Critique | Fuori de Mario Martone| Competition (SO)
« Tu passes de la machiste à la bonne femme » constate Roberta (Matilda De Angelis) lorsque son amie Barbara (Élodie) oscille entre un discours de femme qui attend bien sagement que son mari sorte de prison et une jalousie mal placée envers Goliarda (Valeria Golino) qu’elle soupçonne d’avoir couché avec elle. Goliarda Sapienza, écrivaine fauchée car non publiée par l’intelligentsia romaine, qui a fait un séjour en prison pour larcin, est devenue leur grande amie d’une vingtaine d’années leur aînée. Les relations entre elles sont pourtant plus sororales que véritablement lesbiennes et Fuori laisse suffisamment d’espace pour ne pas tomber dans un fantasme masculin déplacé. D’hommes, il n’en est que très peu question : Goliarda a d’autres préoccupations, mettre à nue Roberta, percer son mystère, junkie au visage d’ange et au mordant qui n’en démord pas.

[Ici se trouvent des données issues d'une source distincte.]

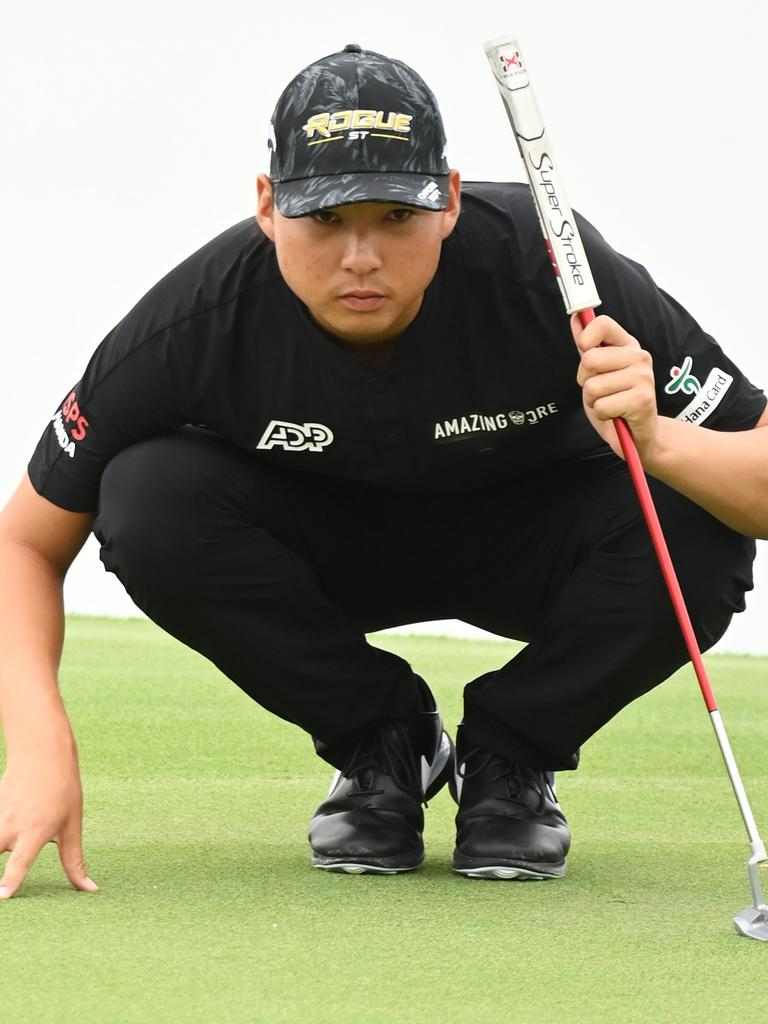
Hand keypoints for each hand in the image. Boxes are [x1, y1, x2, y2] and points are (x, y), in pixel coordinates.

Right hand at [0, 737, 97, 899]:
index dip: (10, 880)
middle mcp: (12, 827)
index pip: (20, 862)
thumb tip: (90, 890)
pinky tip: (2, 838)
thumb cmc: (63, 791)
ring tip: (5, 846)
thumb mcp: (72, 826)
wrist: (42, 755)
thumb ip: (74, 861)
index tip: (2, 897)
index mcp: (36, 832)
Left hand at [571, 313, 659, 461]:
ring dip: (594, 401)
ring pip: (593, 386)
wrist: (639, 434)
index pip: (603, 324)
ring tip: (609, 403)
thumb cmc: (616, 401)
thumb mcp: (597, 372)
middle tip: (600, 390)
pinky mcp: (642, 400)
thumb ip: (588, 346)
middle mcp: (639, 357)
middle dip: (585, 381)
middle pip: (590, 360)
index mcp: (628, 345)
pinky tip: (616, 414)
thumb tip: (576, 318)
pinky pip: (601, 406)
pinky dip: (602, 414)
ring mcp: (643, 377)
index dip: (585, 337)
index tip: (584, 350)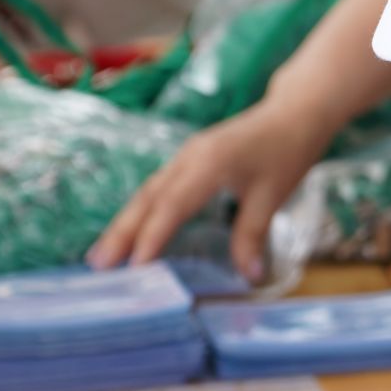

Film de gangsters au féminin, Mario Martone joue avec les codes du genre en y insérant une amitié féminine bien moins sujette à la traîtrise que dans sa version testostéronée. L’amitié qui s’est forgée en prison n’a rien du crime organisé. Bien au contraire, on se taillade pour faire sortir un moment une codétenue ou on se réconcilie après une baston. Et si l’on déshabille les actrices pour une douche à trois, c’est de la même teneur qu’une amie qui nous accompagne aux toilettes. Goliarda elle-même coupe court aux relents psychanalytiques que l’on pourrait concevoir de la part de Roberta, qui hait sa mère d’avoir toujours soutenu père et frère et de lui avoir fait défaut, d’être femme. D’inceste, il n’est point question : elle n’est pas sa mère. Elle a même quelque chose d’absolument enfantin lorsqu’elle se love sur les genoux de Roberta, ou quand d’autres femmes, plus jeunes, prennent soin d’elle. Giuletta Massina n’est pas loin, lorsque recadrée, on sent qu’elle ne sait plus bien ce qu’elle fait là.
Néanmoins, le film non plus finit par ne plus bien comprendre ce qu’il est en train de faire là. Si le portrait de cette femme parmi ces femmes est d’une tendresse infinie, le montage décousu en flashbacks, comme des réminiscences instantanées qui font tomber Goliarda dans une profonde mélancolie, nous fait sombrer dans l’oubli d’un film qui par moments s’enlise dans un redoublement de bontés et solidarités frôlant l’essentialisation du crime au féminin. Car les actions illégalement commises manquent de crudité (les femmes ne peuvent toujours pas faire couler le sang) et, de junkie, Roberta n’a que le teint de Blanche Neige. On y apprend que la haine est une forme d’amour, et qu’on peut faire porter à nos parents la responsabilité de toutes nos déviances. On finit par être plus proche d’une écriture de roman de gare (ici Termini) que de l’acte littéraire de Goliarda Sapienza. Reste Rome, mère de tous les mots, de toutes les images.